I managed to find some old maps that helped me to locate the land that Hicks purchased. By this time, I have completely lost the purpose of this whole adventure, so don’t worry if you are a little confused as to why we going down this road. I just wanted to see the land today, even if it tells me nothing about Edmond. 

Douglas County

Here is a historical map of the land plats in Douglas County. The Township numbers are along the left hand side and the Range numbers are along the top. A township and a range define a square. Within each of these squares are numbered sections. And then to confuse everyone, there are actual “townships”, like Boudre, that don’t correspond to the numbered townships and ranges. 

The map below is from the first hand drawn maps of Coles County. It shows Township 15N and Range 9E. For section 13 we are fortunate to have the convergence of two rivers to help us locate the section on a modern map. These rivers would have been an important source of water for the settlers.

Section 13

If you go here on Google Earth, you can walk up and down the street to see present day buildings. Unfortunately, it’s a pretty boring stroll. Just a plain house, some farm buildings and fields.

It’s possible that if Hicks ever did get to live on his land and died there, then he may be buried in one of the nearby cemeteries. There are two old cemeteries nearby, Gill and Antioch.  There are websites for both Gill and Antioch but no evidence of any Giffords. In a very detailed History of Coles County, Illinois there is no mention of any Giffords. Hicks apparently did not leave a mark there.

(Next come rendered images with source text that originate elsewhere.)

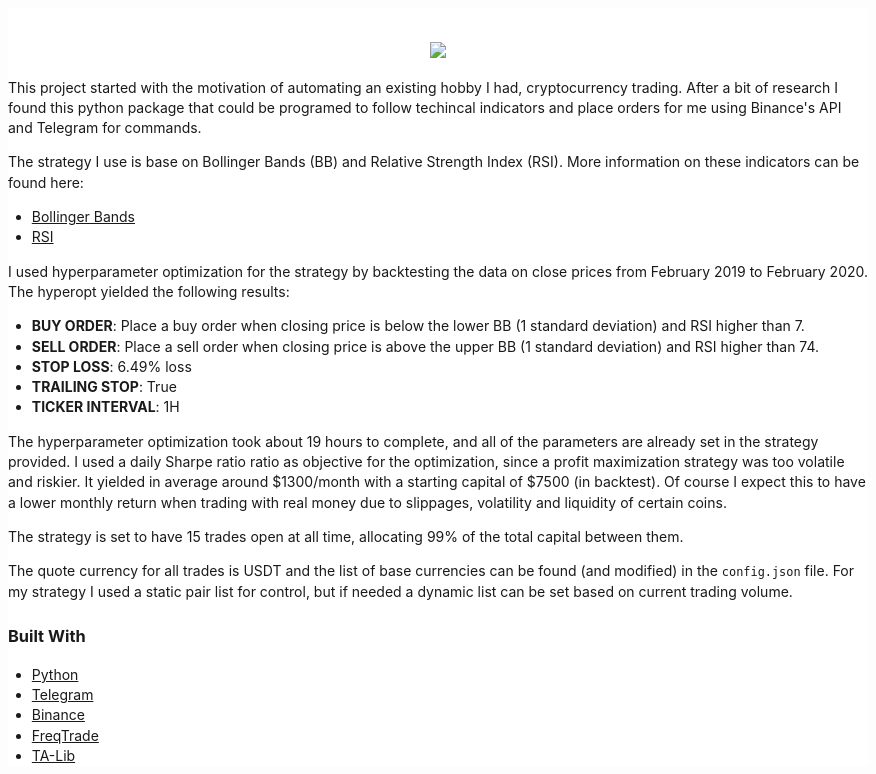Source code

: 
<br />
<p align="center">
  <a href="images/probs.png">
    <img src="images/probs.png" width="1000">
  </a>
  </p>
</p>

This project started with the motivation of automating an existing hobby I had, cryptocurrency trading.
After a bit of research I found this python package that could be programed to follow techincal indicators
and place orders for me using Binance's API and Telegram for commands. 

The strategy I use is base on Bollinger Bands (BB) and Relative Strength Index (RSI). More information on
these indicators can be found here: 
* [Bollinger Bands](https://www.investopedia.com/terms/b/bollingerbands.asp)
* [RSI](https://www.investopedia.com/terms/r/rsi.asp)

I used hyperparameter optimization for the strategy by backtesting the data on close prices from February 2019
to February 2020. The hyperopt yielded the following results:

* **BUY ORDER**: Place a buy order when closing price is below the lower BB (1 standard deviation) and RSI higher than 7.
* **SELL ORDER**: Place a sell order when closing price is above the upper BB (1 standard deviation) and RSI higher than 74.
* **STOP LOSS**: 6.49% loss
* **TRAILING STOP**: True 
* **TICKER INTERVAL**: 1H

The hyperparameter optimization took about 19 hours to complete, and all of the parameters are already set in the strategy provided. 
I used a daily Sharpe ratio ratio as objective for the optimization, since a profit maximization strategy was too volatile and riskier.
It yielded in average around $1300/month with a starting capital of $7500 (in backtest). 
Of course I expect this to have a lower monthly return when trading with real money due to slippages, volatility and liquidity of certain coins. 

The strategy is set to have 15 trades open at all time, allocating 99% of the total capital between them.

The quote currency for all trades is USDT and the list of base currencies can be found (and modified) in the `config.json` file.
For my strategy I used a static pair list for control, but if needed a dynamic list can be set based on current trading volume.



### Built With

* [Python](https://www.python.org/)
* [Telegram](https://telegram.org/)
* [Binance](https://www.binance.com/)
* [FreqTrade](https://www.freqtrade.io/en/latest/)
* [TA-Lib](https://github.com/mrjbq7/ta-lib)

A death record may have provided useful information. If Hicks died on his land before 1843, then the land was still in Coles County. Also, if he stayed in Coles County until his death, then any record would be there. But Coles County did not keep death records before 1878. If Hicks died on his land after 1843, then his death record could only be obtained from Douglas County. Records are available only to authorized family members. But I’m trying to establish that with the death record. The state of Illinois has death records only after 1916. The Illinois Genealogy website is in the process of listing death records, but does not yet have pre-1916 death records for Cole or Douglas Counties. A state-wide search for Gifford shows no Hicks Gifford or even Hicks Giff… To write to a county clerk for a copy of a pre-1916 death record, the record must be on the Illinois Genealogy Website. Now we are going in circles.

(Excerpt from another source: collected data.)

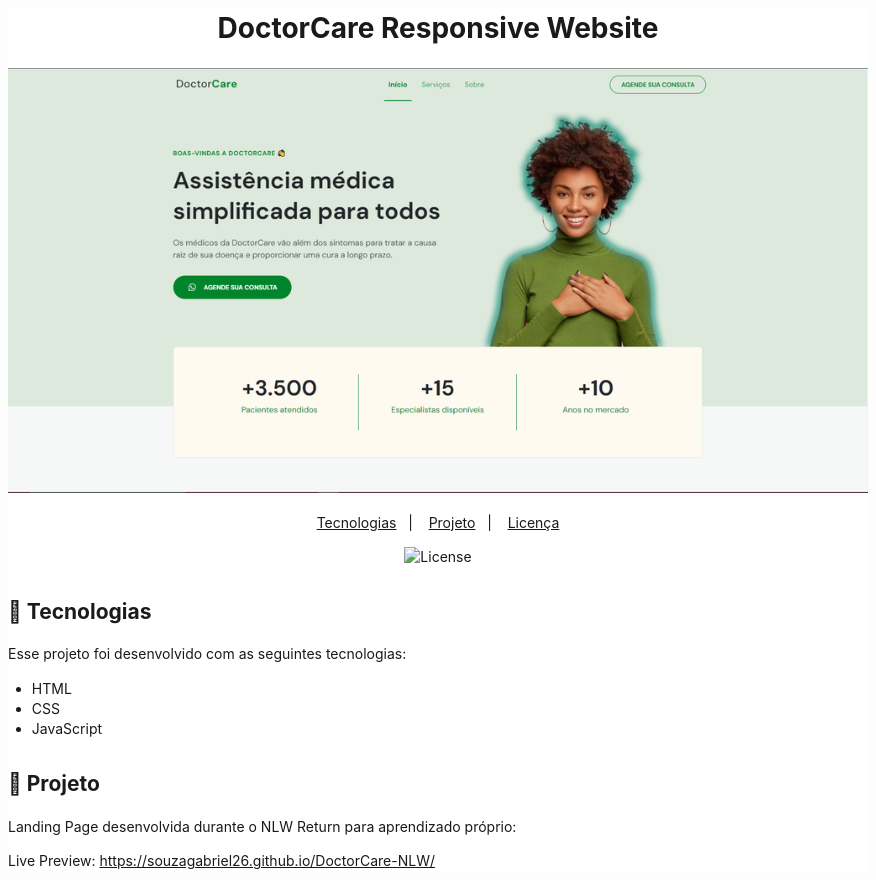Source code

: <h1 align="center">
  DoctorCare Responsive Website
</h1>

<p align="center">
  <img alt="" src=".github/preview.png" width="100%">
</p>

<p align="center">
  <a href="#-tecnologias">Tecnologias</a>&nbsp;&nbsp;&nbsp;|&nbsp;&nbsp;&nbsp;
  <a href="#-projeto">Projeto</a>&nbsp;&nbsp;&nbsp;|&nbsp;&nbsp;&nbsp;
  <a href="#memo-licença">Licença</a>
</p>

<p align="center">
 <img  src="https://img.shields.io/static/v1?label=license&message=MIT&color=FF4820&labelColor=052D56" alt="License">
</p>

## 🚀 Tecnologias

Esse projeto foi desenvolvido com as seguintes tecnologias:

- HTML
- CSS
- JavaScript

## 🚧 Projeto

Landing Page desenvolvida durante o NLW Return para aprendizado próprio:

Live Preview: https://souzagabriel26.github.io/DoctorCare-NLW/
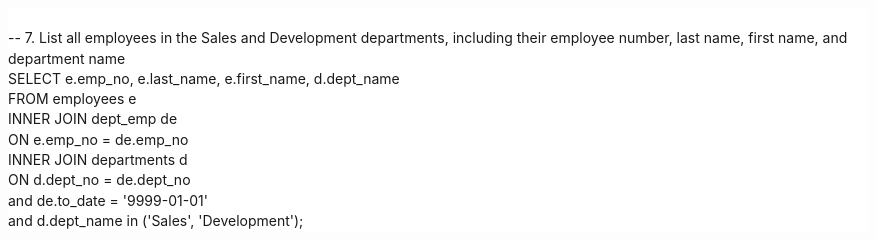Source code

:  <br>
-- 7. List all employees in the Sales and Development departments, including their employee number, last name, first name, and department name <br>
SELECT e.emp_no, e.last_name, e.first_name, d.dept_name <br>
FROM employees e <br>
INNER JOIN dept_emp de <br>
ON e.emp_no = de.emp_no <br>
INNER JOIN departments d <br>
ON d.dept_no = de.dept_no <br>
and de.to_date = '9999-01-01' <br>
and d.dept_name in ('Sales', 'Development'); <br> 
</code></pre>
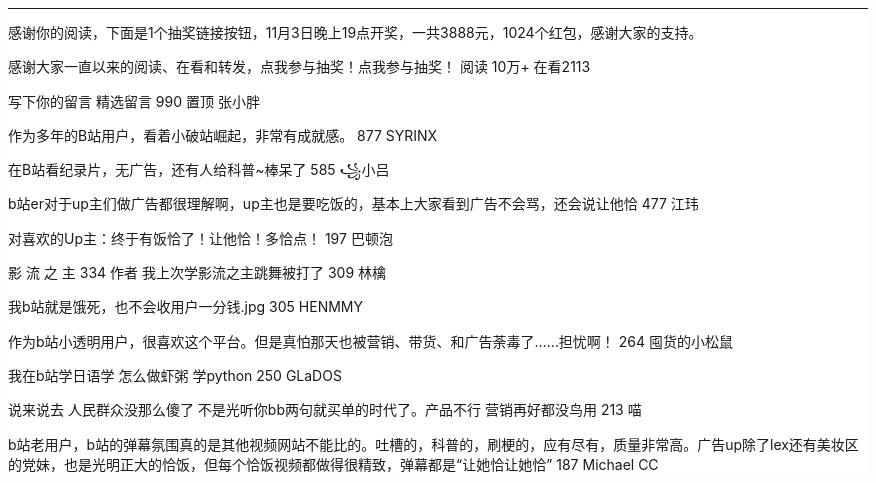 
-----------------------
感谢你的阅读，下面是1个抽奖链接按钮，11月3日晚上19点开奖，一共3888元，1024个红包，感谢大家的支持。

感谢大家一直以来的阅读、在看和转发，点我参与抽奖！点我参与抽奖！
阅读 10万+
 在看2113

写下你的留言
精选留言
 990
置顶
张小胖

 作为多年的B站用户，看着小破站崛起，非常有成就感。
 877
SYRINX

 在B站看纪录片，无广告，还有人给科普~棒呆了
 585
꧁小吕

 b站er对于up主们做广告都很理解啊，up主也是要吃饭的，基本上大家看到广告不会骂，还会说让他恰
 477
江玮

 对喜欢的Up主：终于有饭恰了！让他恰！多恰点！
 197
巴顿泡

 影 流 之 主
 334
作者
 我上次学影流之主跳舞被打了
 309
林檎

 我b站就是饿死，也不会收用户一分钱.jpg
 305
HENMMY

 作为b站小透明用户，很喜欢这个平台。但是真怕那天也被营销、带货、和广告荼毒了……担忧啊！
 264
囤货的小松鼠

 我在b站学日语学
怎么做虾粥
学python
 250
GLaDOS

 说来说去 人民群众没那么傻了 不是光听你bb两句就买单的时代了。产品不行 营销再好都没鸟用
 213
喵

 b站老用户，b站的弹幕氛围真的是其他视频网站不能比的。吐槽的，科普的，刷梗的，应有尽有，质量非常高。广告up除了lex还有美妆区的党妹，也是光明正大的恰饭，但每个恰饭视频都做得很精致，弹幕都是“让她恰让她恰”
 187
Michael CC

It might help to find the names of Hicks’ other children. But these names would not be listed on the pre-1850 census and Hicks does not appear anywhere after 1840. Neither does his wife, Nancy. There are only four Nancy Giffords of her age in the entire country.  Then there is the last recourse: Google it. But Googling “Hicks Gifford” only returns my own queries. Again going in circles.  The Douglas or Coles County Clerk would have the records of all the owners of the land going back to Hicks. Maybe his other son, whose name I do not know, inherited it. Having that name would give me a new direction to go. But by this time I was tired.

So, was Hicks’ son who was born in 1830 near Utica, New York named Edmond J (perhaps for Jones)? If he was, after Hicks’ death Edmond was sent to school in East Lima, Lagrange County, Indiana. This actually makes sense because Hick’s daughter, Harriet, married William H. Walker in 1844 in Lagrange County, Indiana. Edmond may have lived with her after their father’s death. If Hicks was the father of Edmond, then my Gifford line can be traced back to one of the first Giffords in North America, just like almost every other American Gifford. Not only that, but Hicks’ father, another William Gifford, was a descendant of some the earliest Europeans to settle in North America, including passengers on the Mayflower. More on that later. But more importantly, now we have a story of how Edmond J. Gifford arrived in East Lima, Indiana in 1850.

So I tend to agree with Steve that, despite the lack of hard evidence, there is enough circumstantial evidence to conclude that Hicks was the father of Edmond J. Gifford, my great-great-grandfather. Sometimes that’s the best you can do. And besides, there are no other suspects. My father and I have investigated them all.